- **Dokumen Sumber**
------------------------------------------------

25 C
Medan
Friday, November 22, 2024
spot_img

Tahun Lalu, Kami Juga di Posko …

Foto: Dessy br Tarigan/Sumut Pos Bupati Karo, Terkelin Brahmana, buka puasa bersama pengungsi Sinabung, di Posko Simpang Enam Kabanjahe, Kamis (18/6/2015).
Foto: Dessy br Tarigan/Sumut Pos
Bupati Karo, Terkelin Brahmana, buka puasa bersama pengungsi Sinabung, di Posko Simpang Enam Kabanjahe, Kamis (18/6/2015).

Hidup di pengungsian pastinya tak senormal kehidupan orang lain. Apalagi, saat menjalani ibadah puasa. Seperti pengungsi Sinabung yang ‘terpaksa’ menjalani Ramadan jauh dari rumah, desa, dan lading mereka. Seperti apa mereka menjalani itu semua?

Desy Br Tarigan, Karo

“Namanya juga mengungsi, kami sahur dan berbuka seadanya,” ungkap Ervina Br Ginting (38), pengungsi asal Sukanalu di Kepala Posko Pengungsian Gedung Serbaguna KNPI Kabupaten Karo.

------------------------------------------------

- **Soal Latihan**
- a) Jawablah pertanyaan tentang berita pengungsi Sinabung di atas:
(i) Siapa Bupati Karo yang disebut dalam keterangan foto?
(ii) Di posko mana buka puasa bersama itu berlangsung?
(iii) Dari desa mana Ervina Br Ginting berasal?
- b) Salin ulang seluruh catatan di bawah ini baris demi baris tanpa mengubah apa pun.

- **Bahan Tersedia**
------------------------------------------------

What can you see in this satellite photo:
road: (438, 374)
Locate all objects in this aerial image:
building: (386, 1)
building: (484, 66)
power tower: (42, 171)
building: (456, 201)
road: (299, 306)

------------------------------------------------

- **Hasil Pengerjaan**
- a)
(i) Terkelin Brahmana
(ii) Posko Simpang Enam Kabanjahe
(iii) Sukanalu

- b)
What can you see in this satellite photo:
road: (438, 374)
Locate all objects in this aerial image:
building: (386, 1)
building: (484, 66)
power tower: (42, 171)
building: (456, 201)
road: (299, 306)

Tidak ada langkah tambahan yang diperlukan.